Metal 3D Printer - Rapidia

The system will be shown in the RAPID + TCT 2019 conference in Detroit from May 20th to 23rd, but I hope to see it locally before this. If so I'll report - can be of interest to all in my position.

From my research and talks with experts in this field, it all comes down to what is your intention and performing a feasibility analysis. Im presuming these parts are to form part of implants? If so, I would not skimp on a metal AM machine. The top of the range machines are high cost for a reason. These machine provide significantly better results and you get the support of the machine manufacturer's experts to qualify, calibrate and maintain the machine. All of which are critical for your certification in the medical industry.
 

koenbro

Plastic
Joined
Dec 19, 2015
There is an interesting material for stainless steel 3D printing made by BASF. After printing, the item is sent in to the vendor and gets sintered. I have never done this process, but am tempted to try it, as I have a MakerBot Method X with the Labs2 extruder that is capable of doing metal. The drawbacks include small size (the sintering oven input is limited to 10cm cubes per order/batch) and questionable dimensional accuracy. The manufacturer recommends upsizing 20% in axes x and y and 26 % in axis z. I bet there is some sizable variability in this "error" depending on geometry.
 

crickets

Hot Rolled
Joined
Jul 3, 2021
There is an interesting material for stainless steel 3D printing made by BASF. After printing, the item is sent in to the vendor and gets sintered. I have never done this process, but am tempted to try it, as I have a MakerBot Method X with the Labs2 extruder that is capable of doing metal. The drawbacks include small size (the sintering oven input is limited to 10cm cubes per order/batch) and questionable dimensional accuracy. The manufacturer recommends upsizing 20% in axes x and y and 26 % in axis z. I bet there is some sizable variability in this "error" depending on geometry.

That's cool that the filament is compatible with the desktop printers. Please share your results if you try it. Stainless is obviously quite high temp, but I wonder if lower temp metals / alloys can be processed that way at home. So like bronze or aluminum can be baked in an electric heat treat/forge oven.
 

Orange Vise

Stainless
Joined
Feb 10, 2012
Location
California
That's cool that the filament is compatible with the desktop printers. Please share your results if you try it. Stainless is obviously quite high temp, but I wonder if lower temp metals / alloys can be processed that way at home. So like bronze or aluminum can be baked in an electric heat treat/forge oven.
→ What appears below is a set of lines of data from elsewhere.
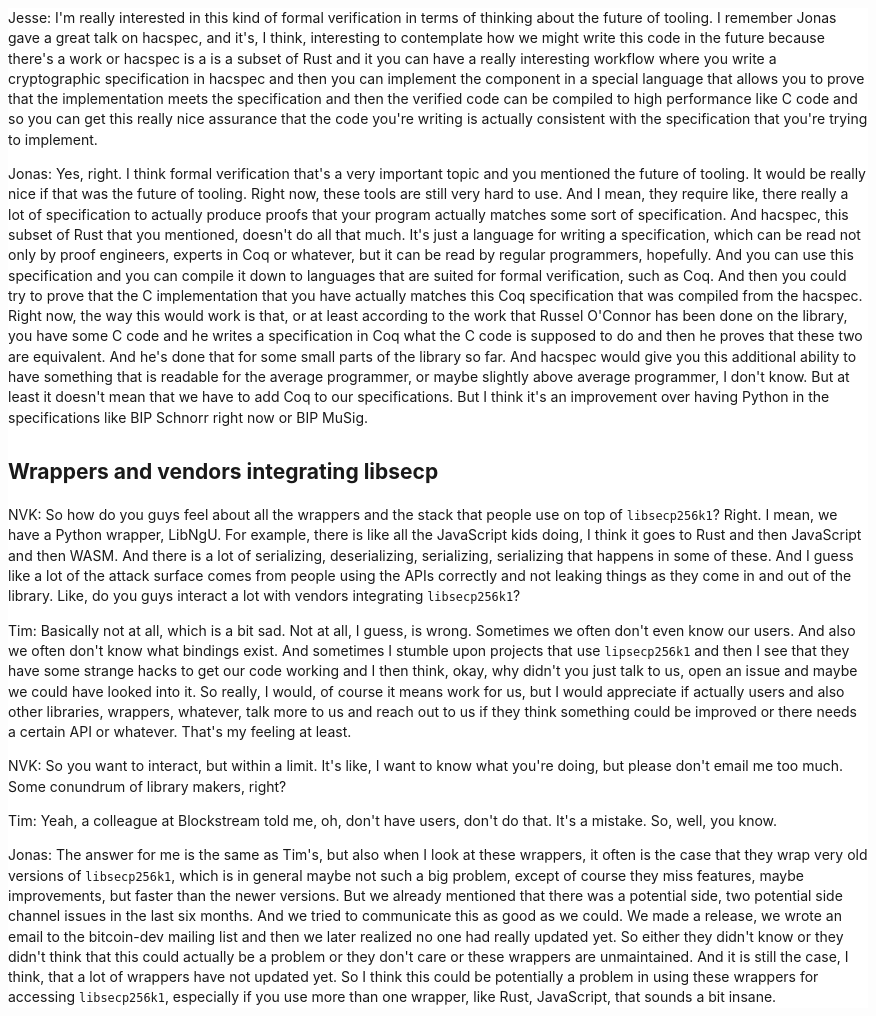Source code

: Jesse: I'm really interested in this kind of formal verification in terms of thinking about the future of tooling. I remember Jonas gave a great talk on hacspec, and it's, I think, interesting to contemplate how we might write this code in the future because there's a work or hacspec is a is a subset of Rust and it you can have a really interesting workflow where you write a cryptographic specification in hacspec and then you can implement the component in a special language that allows you to prove that the implementation meets the specification and then the verified code can be compiled to high performance like C code and so you can get this really nice assurance that the code you're writing is actually consistent with the specification that you're trying to implement.

Jonas: Yes, right. I think formal verification that's a very important topic and you mentioned the future of tooling. It would be really nice if that was the future of tooling. Right now, these tools are still very hard to use. And I mean, they require like, there really a lot of specification to actually produce proofs that your program actually matches some sort of specification. And hacspec, this subset of Rust that you mentioned, doesn't do all that much. It's just a language for writing a specification, which can be read not only by proof engineers, experts in Coq or whatever, but it can be read by regular programmers, hopefully. And you can use this specification and you can compile it down to languages that are suited for formal verification, such as Coq. And then you could try to prove that the C implementation that you have actually matches this Coq specification that was compiled from the hacspec. Right now, the way this would work is that, or at least according to the work that Russel O'Connor has been done on the library, you have some C code and he writes a specification in Coq what the C code is supposed to do and then he proves that these two are equivalent. And he's done that for some small parts of the library so far. And hacspec would give you this additional ability to have something that is readable for the average programmer, or maybe slightly above average programmer, I don't know. But at least it doesn't mean that we have to add Coq to our specifications. But I think it's an improvement over having Python in the specifications like BIP Schnorr right now or BIP MuSig.

## Wrappers and vendors integrating libsecp

NVK: So how do you guys feel about all the wrappers and the stack that people use on top of `libsecp256k1`? Right. I mean, we have a Python wrapper, LibNgU. For example, there is like all the JavaScript kids doing, I think it goes to Rust and then JavaScript and then WASM. And there is a lot of serializing, deserializing, serializing, serializing that happens in some of these. And I guess like a lot of the attack surface comes from people using the APIs correctly and not leaking things as they come in and out of the library. Like, do you guys interact a lot with vendors integrating `libsecp256k1`?

Tim: Basically not at all, which is a bit sad. Not at all, I guess, is wrong. Sometimes we often don't even know our users. And also we often don't know what bindings exist. And sometimes I stumble upon projects that use `lipsecp256k1` and then I see that they have some strange hacks to get our code working and I then think, okay, why didn't you just talk to us, open an issue and maybe we could have looked into it. So really, I would, of course it means work for us, but I would appreciate if actually users and also other libraries, wrappers, whatever, talk more to us and reach out to us if they think something could be improved or there needs a certain API or whatever. That's my feeling at least.

NVK: So you want to interact, but within a limit. It's like, I want to know what you're doing, but please don't email me too much. Some conundrum of library makers, right?

Tim: Yeah, a colleague at Blockstream told me, oh, don't have users, don't do that. It's a mistake. So, well, you know.

Jonas: The answer for me is the same as Tim's, but also when I look at these wrappers, it often is the case that they wrap very old versions of `libsecp256k1`, which is in general maybe not such a big problem, except of course they miss features, maybe improvements, but faster than the newer versions. But we already mentioned that there was a potential side, two potential side channel issues in the last six months. And we tried to communicate this as good as we could. We made a release, we wrote an email to the bitcoin-dev mailing list and then we later realized no one had really updated yet. So either they didn't know or they didn't think that this could actually be a problem or they don't care or these wrappers are unmaintained. And it is still the case, I think, that a lot of wrappers have not updated yet. So I think this could be potentially a problem in using these wrappers for accessing `libsecp256k1`, especially if you use more than one wrapper, like Rust, JavaScript, that sounds a bit insane.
If you want to do any of this at home, you'll still need a chemical debinder, in addition to the furnace.

Powder Metallurgy - Sintering Temperatures for Some Common Metals

Aluminum sinters around 600C or 1100F. Common aluminum alloys wouldn't be very strong coming out of the furnace because they age harden at much lower temperatures, around 400F.

The aluminum powders available for DMLS machines appear to be the high silicon variety to achieve good strength straight out of the printer.